Fragment tekstu
***

Choć szczegóły fabuły
"Gwiezdnych wojen: Przebudzenia mocy" wciąż pozostają niejasne, to po pojawieniu się pierwszego teasera emocje zdecydowanie opadły i uwaga widzów skierowała się ku mniej określonym projektem. A jednym z nich jest
pierwszy spin-off, który trafi do kin w grudniu 2016 roku.
Oficjalnie wiemy o nim jedynie tyle, że wyreżyseruje go
Gareth Edwards, autor nowego
"Godzilli". Teraz jednak w sieci pojawiają się doniesienia, ponoć z wiarygodnego źródła, że jedną z gwiazd filmu ma być
Aaron Paul. Sam film ma zaś skoncentrować się na postaci Hana Solo, jednak Paul nie będzie go grał.
Paul, gwiazda
"Need for Speed", brał niedawno udział w publicznym czytaniu scenariusza
"Imperium kontratakuje" zorganizowanego przez
Jasona Reitmana. Czytał rolę Luke'a Skywalkera (rolę Hana Solo czytała
Ellen Page).

***

Zapisane wpisy
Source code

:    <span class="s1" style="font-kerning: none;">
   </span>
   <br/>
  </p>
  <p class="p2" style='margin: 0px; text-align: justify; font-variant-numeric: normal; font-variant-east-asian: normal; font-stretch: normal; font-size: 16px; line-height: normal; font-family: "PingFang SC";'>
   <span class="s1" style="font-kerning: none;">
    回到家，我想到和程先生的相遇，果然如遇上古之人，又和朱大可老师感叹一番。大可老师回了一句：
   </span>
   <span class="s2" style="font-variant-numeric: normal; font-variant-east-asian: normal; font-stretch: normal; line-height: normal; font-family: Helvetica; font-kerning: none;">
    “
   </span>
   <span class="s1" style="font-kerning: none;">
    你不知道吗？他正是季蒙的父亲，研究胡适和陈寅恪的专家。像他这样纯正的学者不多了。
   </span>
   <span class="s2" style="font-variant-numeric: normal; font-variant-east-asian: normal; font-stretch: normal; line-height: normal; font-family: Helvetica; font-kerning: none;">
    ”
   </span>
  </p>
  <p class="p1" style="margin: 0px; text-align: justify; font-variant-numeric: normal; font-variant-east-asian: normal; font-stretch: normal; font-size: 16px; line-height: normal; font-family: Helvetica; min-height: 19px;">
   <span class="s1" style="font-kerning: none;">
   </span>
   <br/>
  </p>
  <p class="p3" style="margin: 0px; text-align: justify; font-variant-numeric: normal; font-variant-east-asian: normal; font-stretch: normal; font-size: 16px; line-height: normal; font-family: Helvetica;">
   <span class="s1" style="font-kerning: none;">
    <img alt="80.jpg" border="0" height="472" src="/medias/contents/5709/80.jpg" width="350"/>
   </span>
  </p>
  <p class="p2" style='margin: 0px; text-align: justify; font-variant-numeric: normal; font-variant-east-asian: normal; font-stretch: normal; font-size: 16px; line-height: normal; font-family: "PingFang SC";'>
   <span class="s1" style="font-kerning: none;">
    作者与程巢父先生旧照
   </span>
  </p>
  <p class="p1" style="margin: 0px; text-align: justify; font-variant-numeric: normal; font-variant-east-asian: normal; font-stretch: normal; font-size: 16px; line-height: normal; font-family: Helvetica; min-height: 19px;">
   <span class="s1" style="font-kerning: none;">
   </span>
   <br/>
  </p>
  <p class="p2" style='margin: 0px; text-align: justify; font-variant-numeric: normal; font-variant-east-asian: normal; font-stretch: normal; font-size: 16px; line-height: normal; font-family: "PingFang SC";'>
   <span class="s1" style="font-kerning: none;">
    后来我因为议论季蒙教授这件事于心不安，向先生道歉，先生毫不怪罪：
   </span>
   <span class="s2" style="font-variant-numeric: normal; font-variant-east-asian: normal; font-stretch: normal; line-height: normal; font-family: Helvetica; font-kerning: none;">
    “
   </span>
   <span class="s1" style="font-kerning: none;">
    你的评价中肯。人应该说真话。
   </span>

***

Do zrobienia
- A) Oceń, czy poniższe stwierdzenia zgadzają się z tekstem o spin-offie „Gwiezdnych wojen”, i przy każdym odpowiedz „tak” albo „nie”, przytaczając dosłownie rozstrzygające słowa tekstu. (i) Spin-off wyreżyseruje Gareth Edwards. (ii) Aaron Paul ma zagrać Hana Solo. (iii) Podczas czytania scenariusza „Imperium kontratakuje” Ellen Page czytała rolę Luke'a Skywalkera.
- B) Dopisz dalszy ciąg tekstu o spin-offie „Gwiezdnych wojen”, zaczynając po jego ostatnim zdaniu.

Odpowiedzi
- A)
(i) Tak: „Oficjalnie wiemy o nim jedynie tyle, że wyreżyseruje go Gareth Edwards”.
(ii) Nie: „jednak Paul nie będzie go grał”.
(iii) Nie: „rolę Hana Solo czytała Ellen Page”.

- B)
O tym, że młody Han Solo może być bohaterem spin-offu
"Gwiezdnych wojen", mówiło się w sieci już od dawna. Jednak do tej pory najpopularniejsze były plotki sugerujące, że poświęcony mu zostanie
drugi spin-off, którego reżyserem jest
Josh Trank. Wcześniej spekulowano, że pierwszy film może być związany z postacią Boba Fetty lub Chewbacci. Według innych, miała to być opowieść o tym, jak wykradziono plany Gwiazdy Śmierci.
Zdjęcia do pierwszego spin-offu mają rozpocząć się w Pinewood Studios, gdy tylko zwolni miejsce ekipa
"Spectre".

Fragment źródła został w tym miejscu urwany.